По коридору и лестнице гости шли впереди меня. Фридрих заговорил с Альберто – снова по-латыни. Выходит, опять я подслушивала, но не просить же их: говорите, мол, по-еврейски или по-арабски, досточтимые господа, если хотите, чтобы служанка не понимала…
– Хорошо. Теперь есть кому за ним присмотреть.
– Ты думаешь, что от девушки будет много проку, даже в том случае, если она не сбежит?
– Как знать. Все-таки живое создание.
– Он сильно переменился, Альбертус?
– Он потерял много сил, но духовно, кажется, остался таким же, как прежде.
– Это так.
– Всей душой надеюсь, что он оправится.
– От проклятия нельзя излечиться.
– Ты полагаешь?…
– В этом все дело. Теперь оно на нем.
– А что приключилось в том селении? – это спросил юноша, голос его дрогнул.
– С ним – ничего. – Фридрих заговорил тише. – Демоны убили чернокнижника, его же не тронули… – Руки всех троих взметнулись ко лбам, творя крестное знамение. – То, что он видел, потрясло его душу, здесь причина болезни. Но кроме того… прикосновение к силам преисподней никому не проходит даром.
– Пресвятая Дева… Нет, я не верю. Я люблю Кристофа. Он начисто лишен омерзительного тщеславия, сгубившего того, кого он звал своим учителем.

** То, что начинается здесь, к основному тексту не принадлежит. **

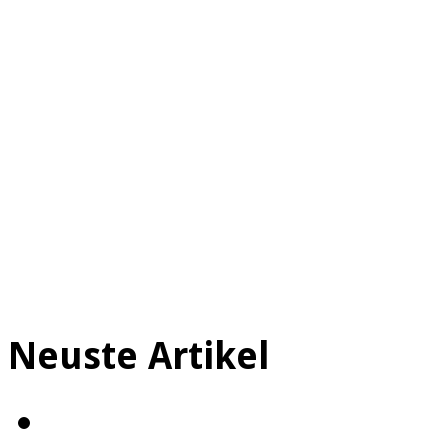
Neuste Artikel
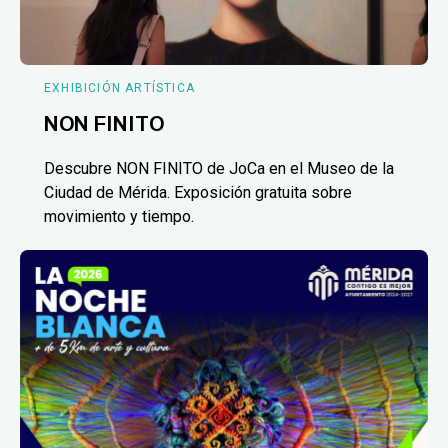
EXHIBICIÓN ARTÍSTICA
NON FINITO
Descubre NON FINITO de JoCa en el Museo de la
Ciudad de Mérida. Exposición gratuita sobre
movimiento y tiempo.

Заполучив это вместилище бесов, сатана только взял себе свое, но Кристоф… Не может быть, или нет справедливости на небе?!
– Справедливость на небе, милый Альбертус, а на земле – законы естества. Я тоже люблю вашего Кристофа и не хотел бы однажды найти его, как нашли чернокнижника в Пратау… Спасибо тебе, девушка, вот, возьми-ка для начала службы.
Я приняла медную монету. Трое школяров вышли, не оглядываясь. Опершись на заложенный засов, я застыла у двери. Проклятый чернокнижник, зловонное вместилище бесов. Тот, кого Кристоф называл учителем. Виденное потрясло его душу, три недели лежал в горячке – три недели! Этот дом – наследство… Я огляделась, дрожа от страха, в сумерках сеней.
Не было в Виттенберге ни единой здравомыслящей девушки, которая нанялась бы служить ученику колдуна, растерзанного демонами, потому добрая Марта, отчаявшись, заговорила с пришлой сиротой – и привела дочь в дом отца.